XML isn't the farce that SGML was and JSON is even simpler than XML without
loss of power (though it does not make a very good document markup).

C# and Java are not the screwups that C++ was either. And C is not ADA.

The fact that the B-crew has botched a job in the past does not mean the
approach is wrong. The collapse of ADA did not prove that high level
languages were a bad idea. Though there were folk on USENet making that
argument at the time. My college tutor was known for having walked out of
the ADA design meetings but he still worked on many other programming
languages afterwards.

> I agree absolutely with Tim, if it wasn't clear before.  Semantics is vague
> and fuzzy (my semantics of your JSON may consist solely in counting the
> number of fields in the top-level object, for example).  Syntax is not.
> Agreement on syntax promotes interoperation; agreement on semantics
> takes forever, pushing syntax to the rear, thus tending to create bad
> syntax.

JSON has no semantics, All the JSON syntax has is a mapping to an implicit
data model.

Semantics can be defined very precisely and most modern computer science
courses teach methods of doing that Z, VDM and the rest are all very
precise ways of specifying the behavior of a protocol with as high a degree
of precision as LR(0) parsers allow for syntax.

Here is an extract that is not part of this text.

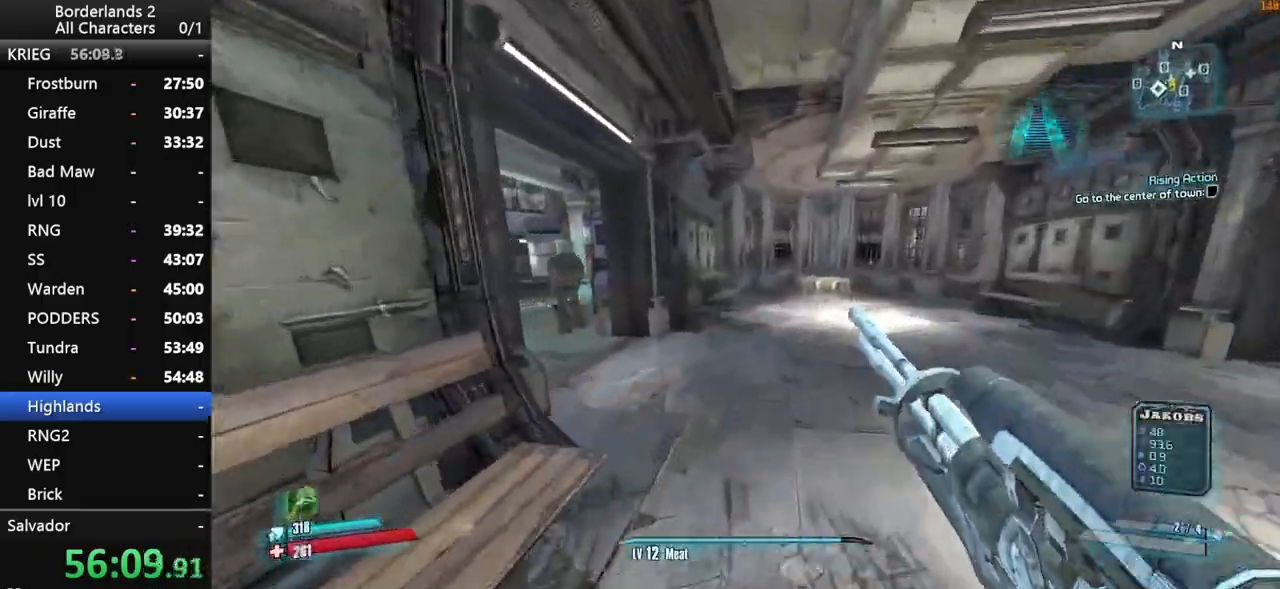
{"keys": ["2", "w"], "mouse": [], "mouse_move": "still", "events": [[266, "3", "up"], [400, "2", "down"]]}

What I have found is that making use of syntax to encode semantics is
always a mistake. For example we might have a specification that says that
a Date field can either be an RFC3337 DateTime or an integer giving the
offset in seconds from the current time. That is certainly possible but we
now require the parser to be able to recognize the format of the data and
select the representation appropriately. Maybe 95% of people will do that
right but at least 5% will do it wrong and if one of those implementations
becomes popular we end up with a specification that now has three different
cases to code, the two in the spec and the real life situation that isn't

Using different tags for "DateTime" (=String) and "DeltaTime" (=Integer)
avoids that whole business.

When people reach for Regular Expressions they are almost always doing
something that is better done without.